The problem gets even more sticky when you look at the UTM architectures out there. Crossbeam, the company that Christopher works for, and whose blog started this train of thought, uses a blade server with best-of-breed applications as its solution. This can be good and can be bad. First off, you're going to have a cascading group of applications that have to crack the packet individually. Crossbeam argues that this problem is minimalized for them because they send packets to applications in parallel. That's cool, but the CPU usage is still up there. Less of a problem on a blade server, but they also sell 1U/2U solutions that might suffer from the CPU and memory requirements of several apps doing the same job over and over.

Other vendors have taken different routes. Cymphonix for example uses integration of solutions to leverage the UTM model - offering unified management and reporting that allows you to see at-a-glance what the overall security system is doing. The negative is that you'll be using only the software they've chosen or developed, probably meaning a rip-and-replace of your existing solutions. You do get the benefit of a single packet crack though, reducing overall CPU usage.But I'm still forced to wonder if the single platform model is right for the majority of enterprises who are large enough to have security staff. In the end, it must be better or it must save time or it must save money to be a compelling for existing infrastructure. I'm just not yet convinced that UTM does any of the three.

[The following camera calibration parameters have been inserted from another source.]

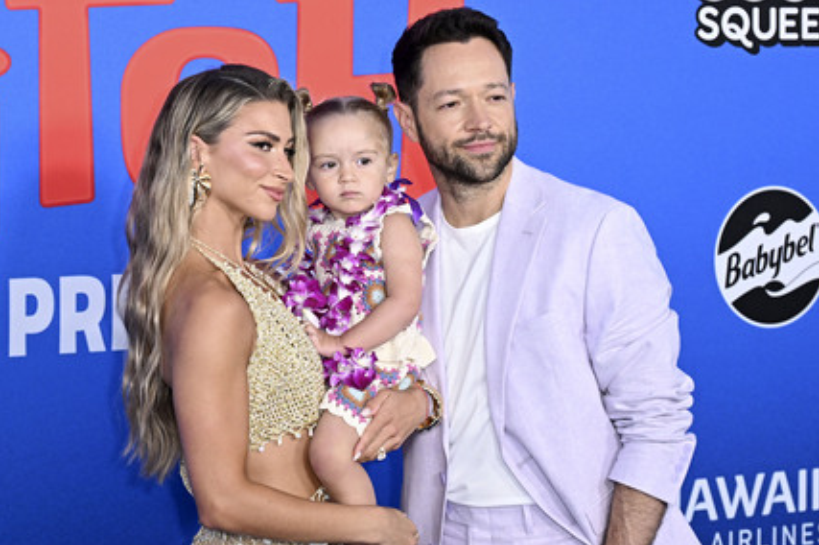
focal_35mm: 56
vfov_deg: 24.2
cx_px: 398
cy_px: 271
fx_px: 1273
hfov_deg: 35.7
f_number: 5.6
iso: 1600
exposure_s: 1/200
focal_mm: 53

I believe that the sprawl created by our existing infrastructure can't go on forever - there is a limit to the number of security-only ports you can throw into the network before you start rethinking the process.

I think UTM will come, eventually. But eventually isn't today. Like the GIS UTM (Universal Transverse Mercator), its usefulness in the real world may be sorely limited.

Oh yeah, and for those of you sputtering over my abuse of the UTM map projection, I've worked in GIS and can back up my statement. Anything outside of a narrow zone is not in scale, making it practically useless for distance measurement... So please don't send me your hate mail :-). To the rest of you, yes GIS afficiandos are as passionate about projections as the computer world is about OS's.